Excerpt from October 2016 Reader’s Digest, “Down Off The Cross,” by Debra Jarvis, a chaplain and cancer survivor.
“Let’s say I meet you on a bus. We really hit it off, but I’ve got to exit soon, so you’re going to tell me three things about yourself that help me understand who you are, that get at your essence.”
Note from Marlene: Prompt: List three things that define you.
Back to the article:
“Of those three things, is one of them surviving some kind of trauma, like being a cancer survivor, a war survivor, or an abuse survivor?”
Note from Marlene: Or perhaps you are currently experiencing a difficulty or a trauma.
Back to the article: “Many of us tend to identify ourselves by our wounds.
Claim your experience; don’t let it claim you.
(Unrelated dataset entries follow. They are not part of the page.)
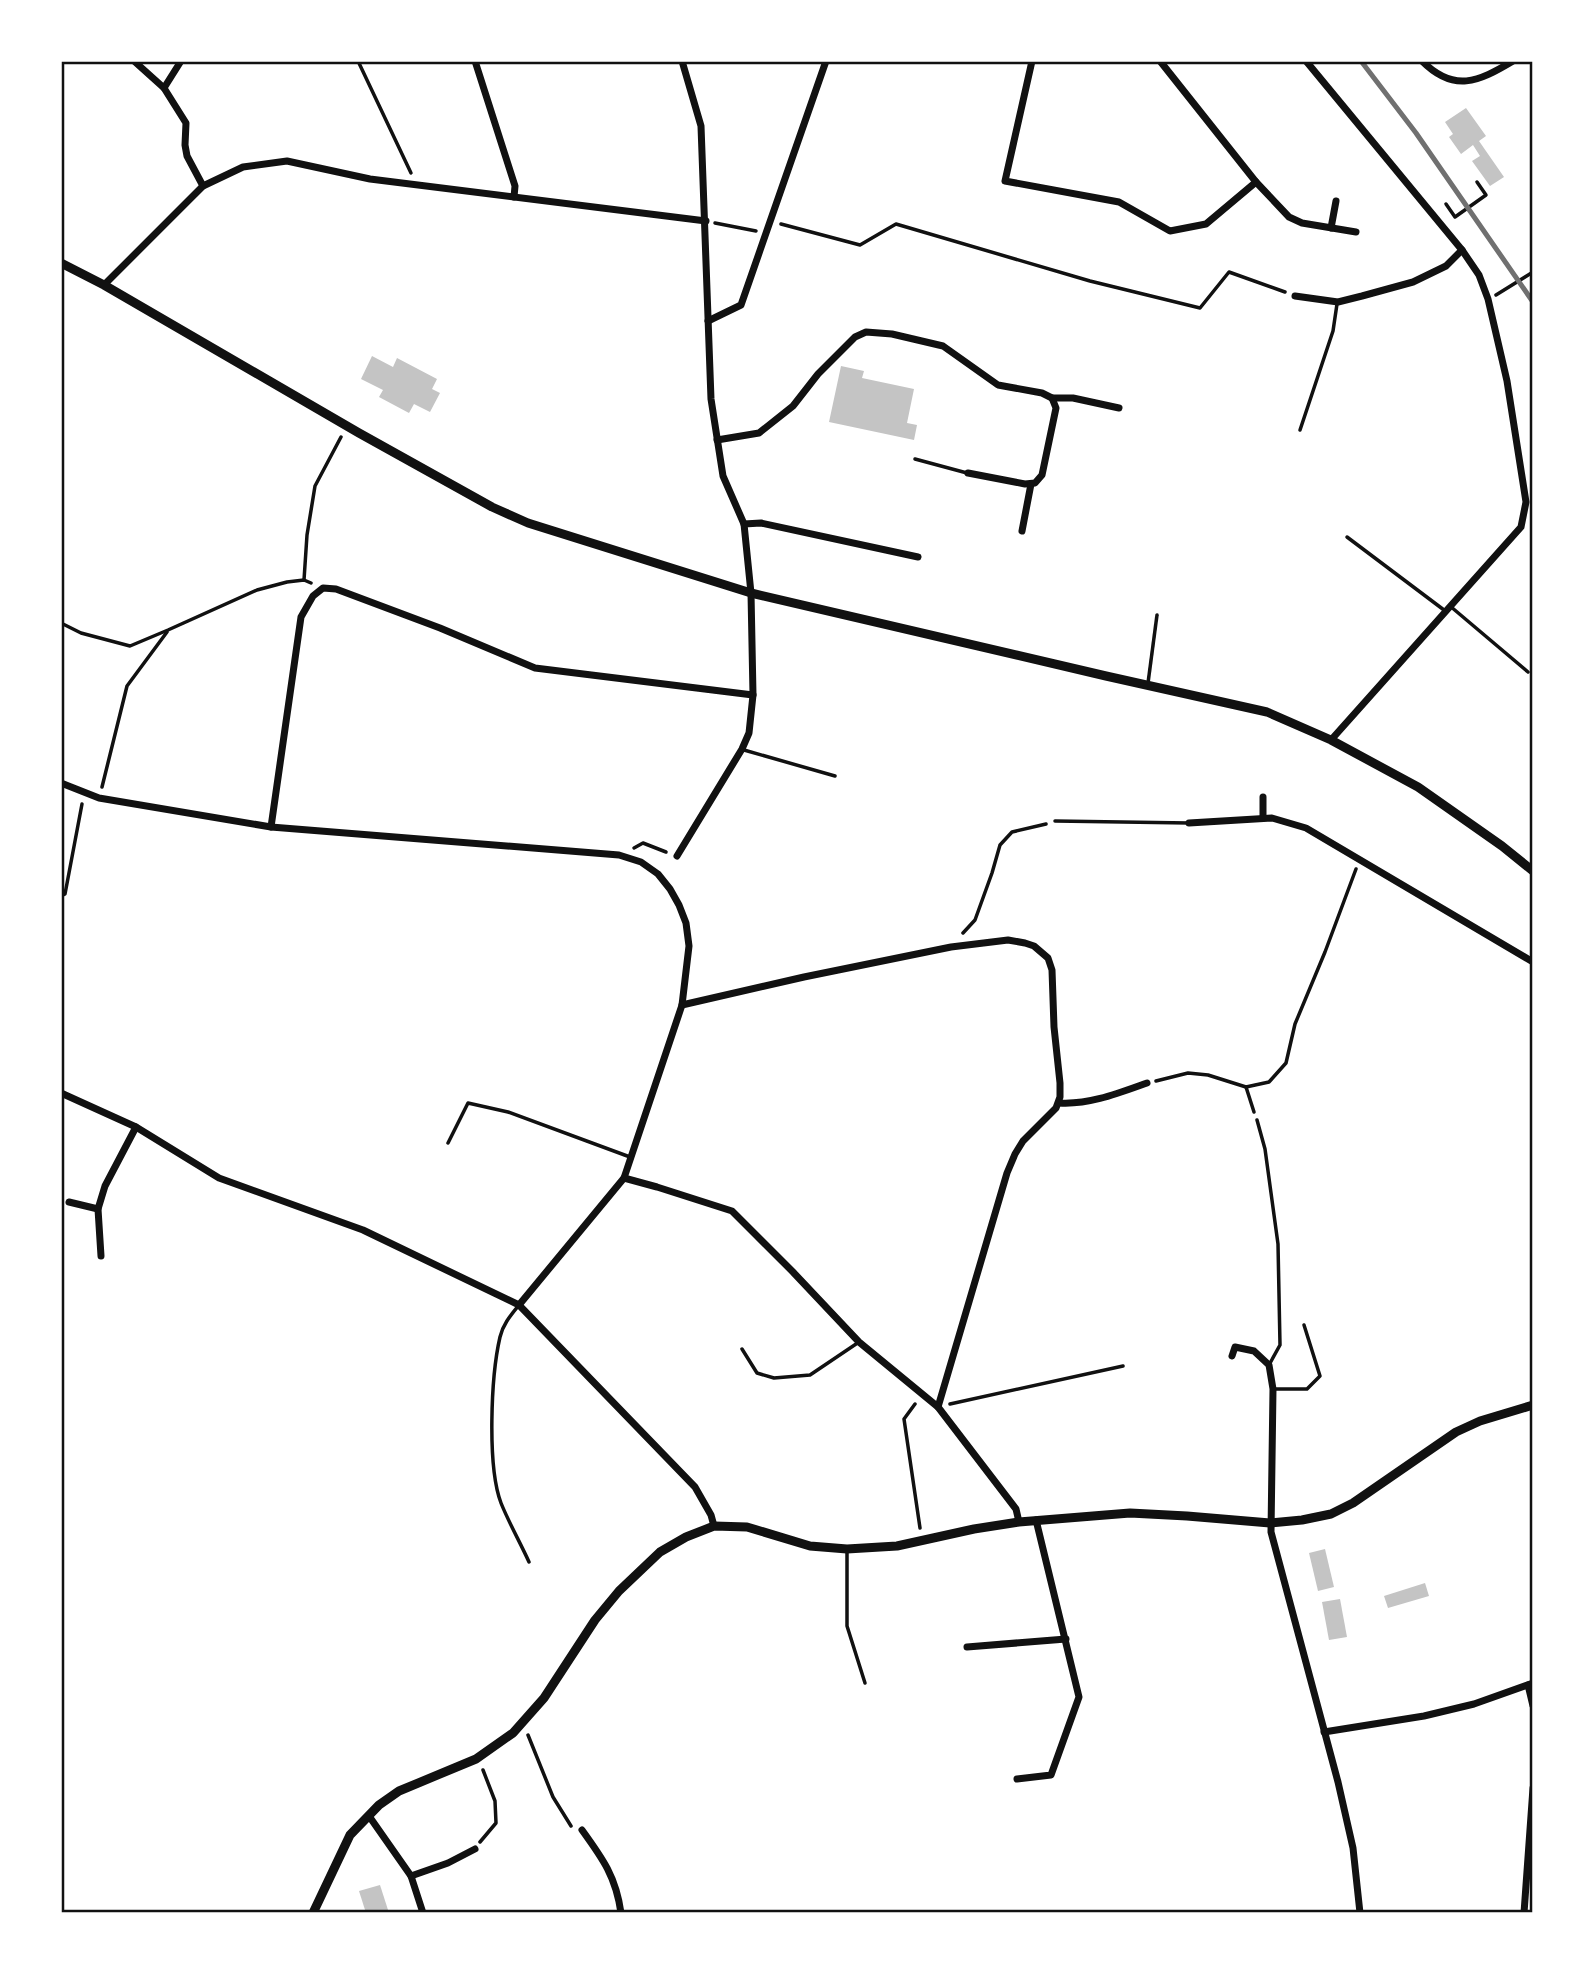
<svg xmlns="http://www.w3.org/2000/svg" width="1594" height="1974" viewBox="0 0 1594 1974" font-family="Roboto,sans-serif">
	<rect width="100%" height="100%" fill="#fff"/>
	<g fill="#c4c4c4">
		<path d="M 1466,108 L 1486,136 L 1479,141 L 1504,177 L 1490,186 L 1472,161 L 1480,156 L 1473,145 L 1461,154 L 1449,137 L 1453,134 L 1445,122 Z"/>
		<path d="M 372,356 L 393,367 L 397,358 L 437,379 L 432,389 L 440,393 L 430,412 L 414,404 L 409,413 L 379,397 L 383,390 L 361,379 Z"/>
		<path d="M 841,366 L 864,371 L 862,378 L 914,389 L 907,423 L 917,425 L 914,440 L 829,422 Z"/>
		<path d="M 1325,1549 L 1334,1587 L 1318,1591 L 1309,1553 Z"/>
		<path d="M 1425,1583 L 1429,1596 L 1388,1608 L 1384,1596 Z"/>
		<path d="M 1340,1599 L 1347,1637 L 1329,1640 L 1322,1602 Z"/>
		<path d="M 380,1885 L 389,1913 L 366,1913 L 359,1891 Z"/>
	</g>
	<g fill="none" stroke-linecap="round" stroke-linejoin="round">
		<g stroke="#111" stroke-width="3.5">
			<path d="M 358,61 L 411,173"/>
			<path d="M 1446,204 L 1455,217 L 1486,195 L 1477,182"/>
			<path d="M 715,223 L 756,231"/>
			<path d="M 781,224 L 860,245 L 896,224 L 1090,281 L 1200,308 L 1229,272 L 1285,292"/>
			<path d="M 1496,295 L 1533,272"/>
			<path d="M 304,580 L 307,535 L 315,486 L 341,437"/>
			<path d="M 61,623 L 81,633 L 130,646 L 168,630 L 257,590 L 287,582 L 304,580 L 311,583"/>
			<path d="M 102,787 L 127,686 L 167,632"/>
			<path d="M 634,848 L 643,843 L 666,852"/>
			<path d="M 61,896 L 65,894 L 82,804"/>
			<path d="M 963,933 L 975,920 L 992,873 L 1000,845 L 1012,832 L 1046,824"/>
			<path d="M 1156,1081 L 1188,1073 L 1208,1075 L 1246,1087 L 1269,1082 L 1286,1063 L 1295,1024 L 1325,952 L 1356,869"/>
			<path d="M 1246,1087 L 1254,1112"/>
			<path d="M 915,1404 L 904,1419 L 920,1528"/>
			<path d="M 950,1404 L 1123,1366"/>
			<path d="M 528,1735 L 553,1797 L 571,1826"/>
			<path d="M 480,1842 L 496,1823 L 495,1801 L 483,1770"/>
		</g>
		<g stroke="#111" stroke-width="3.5">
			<path d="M 1300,430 L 1333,331 L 1337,304"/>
			<path d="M 915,459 L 967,473"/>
			<path d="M 1347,537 L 1444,610"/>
			<path d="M 1450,606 L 1528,672"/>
			<path d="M 1148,683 L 1157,615"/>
			<path d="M 744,750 L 835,776"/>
			<path d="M 1055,821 L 1189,823"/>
			<path d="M 1257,1120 L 1265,1149 L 1278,1244 L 1280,1345 L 1269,1365"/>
			<path d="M 448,1143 L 468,1103 L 508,1112 L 630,1157"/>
			<path d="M 519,1305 C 511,1315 503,1324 500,1337 C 491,1376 487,1466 501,1503 C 509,1523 520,1542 529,1562"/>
			<path d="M 742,1349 L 757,1373 L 774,1378 L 810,1375 L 859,1342"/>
			<path d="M 1275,1389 L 1307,1389 L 1320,1376 L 1304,1325"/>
			<path d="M 847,1551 L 847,1626 L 865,1683"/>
		</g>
		<g stroke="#111" stroke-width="7">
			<path d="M 134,61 L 164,88 L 181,61"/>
			<path d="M 475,61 L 515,186 L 514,197"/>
			<path d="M 1032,61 L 1005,181 L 1119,202 L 1170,231 L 1206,224 L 1256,182"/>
			<path d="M 1160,61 L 1256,182 L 1289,217 L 1302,223 L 1356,232"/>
			<path d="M 1306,61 L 1462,250 L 1479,275 L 1488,299 L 1507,381 L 1526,502 L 1521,527 L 1331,740"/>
			<path d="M 1422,61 C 1454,93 1478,82 1513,61"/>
			<path d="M 164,88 L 186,123 L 185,145 L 187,156 L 203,186"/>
			<path d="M 1331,228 L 1336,201"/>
			<path d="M 104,285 L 203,186 L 243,167 L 287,161 L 370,179 L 706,221"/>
			<path d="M 1295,296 L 1338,302 L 1362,296 L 1413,282 L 1446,266 L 1462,250"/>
			<path d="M 708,321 L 741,305 L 826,61"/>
			<path d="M 1052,398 L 1073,398 L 1119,408"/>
			<path d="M 717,440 L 759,433 L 793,406 L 818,374 L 855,337 L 866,332 L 892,334 L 943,346 L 998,385 L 1042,393 L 1052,398 L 1056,408 L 1042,475 L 1035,483 L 1025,484 L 968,473"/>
			<path d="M 744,524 L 761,523 L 918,557"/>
			<path d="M 1022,531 L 1031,484"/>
			<path d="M 61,783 L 99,798 L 271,827 L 619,855 L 641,862 L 658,874 L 670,889 L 679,905 L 686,923 L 689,946 L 682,1005 L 624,1178 L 519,1305"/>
			<path d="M 1263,797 L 1263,818"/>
			<path d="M 1189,823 L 1272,818 L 1306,828 L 1533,962"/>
			<path d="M 271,827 L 301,617 L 313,596 L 323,588 L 336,589 L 440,628 L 535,668 L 753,695"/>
			<path d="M 677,856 L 742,749 L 749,733 L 753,695 L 751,593 L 744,524 L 723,476 L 711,399 L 701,126 L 682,61"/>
			<path d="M 682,1005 L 804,977 L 951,947 L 1008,940 L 1025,943 L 1034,946 L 1048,958 L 1052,970 L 1054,1027 L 1060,1083 L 1060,1097 L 1056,1108 L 1023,1141 L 1015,1154 L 1007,1173 L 938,1407"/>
			<path d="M 61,1093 L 136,1127 L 219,1178 L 363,1230 L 519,1305 L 695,1487 L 711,1515 L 714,1526"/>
			<path d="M 1059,1103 C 1089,1105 1119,1093 1147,1083"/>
			<path d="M 624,1178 L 657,1187 L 732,1211 L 793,1272 L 859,1342 L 938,1407 L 1016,1509 L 1019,1522"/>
			<path d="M 69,1202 L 98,1209"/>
			<path d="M 101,1256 L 98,1209 L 105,1186 L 136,1127"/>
			<path d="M 1232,1356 L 1235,1347 L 1254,1351 L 1269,1365 L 1273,1389 L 1271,1532 L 1338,1782 L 1353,1848 L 1360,1913"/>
			<path d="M 967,1647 L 1066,1639"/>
			<path d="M 1528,1685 L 1533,1706"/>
			<path d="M 1324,1732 L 1424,1716 L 1474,1704 L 1533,1683"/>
			<path d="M 1017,1779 L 1051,1775 L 1079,1697 L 1036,1520"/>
			<path d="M 369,1816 L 411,1876 L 423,1913"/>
			<path d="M 582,1830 C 603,1859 616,1877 621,1913"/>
			<path d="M 411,1876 L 448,1863 L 475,1849"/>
			<path d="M 1524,1913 L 1533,1788"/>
		</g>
		<g stroke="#111" stroke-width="9">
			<path d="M 61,263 L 104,285 L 359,433 L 492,507 L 528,523 L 751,593 L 1106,676 L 1267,712 L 1331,740 L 1418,787 L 1502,846 L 1533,871"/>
			<path d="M 313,1913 L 350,1835 L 379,1805 L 399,1791 L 476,1759 L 513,1733 L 544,1698 L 595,1620 L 619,1591 L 660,1552 L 686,1537 L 714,1526 L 747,1527 L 810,1546 L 847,1549 L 897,1546 L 974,1529 L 1019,1522 L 1130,1513 L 1187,1516 L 1270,1523 L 1302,1520 L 1331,1514 L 1353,1503 L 1456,1432 L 1480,1421 L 1533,1405"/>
		</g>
		<path stroke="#707070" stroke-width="5" d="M 1361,61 L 1416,133 L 1533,302"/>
	</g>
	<rect width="1594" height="1974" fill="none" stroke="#ffffff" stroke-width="126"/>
	<rect x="63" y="63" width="1468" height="1848" fill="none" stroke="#111" stroke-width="2.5"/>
</svg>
The way to cope with trauma, loss, or any other life-changing experience is to find meaning. But here’s the thing: No one can tell us what that meaning is. We have to decide what it means. And that meaning can be quiet and private—we don’t need to start a foundation, write a book, or work on a documentary. Instead, perhaps we make one small decision about our lives that can bring about big change.
If you find yourself repeating your survivor story: Get down off your cross.
When you repeat your survivor story, you aren’t processing your feelings—you are feeding them.
Let your old story go so that a newer, truer story can be told about who you are.
Claim your trauma as an experience instead of taking it on as your identity.
It could mean the end of being trapped by your wounds and the start of defining yourself by who you are becoming.
We’re all on this bus together. What story are you going to tell?”
Note from Marlene: Prompt: Write a new story about what defines you.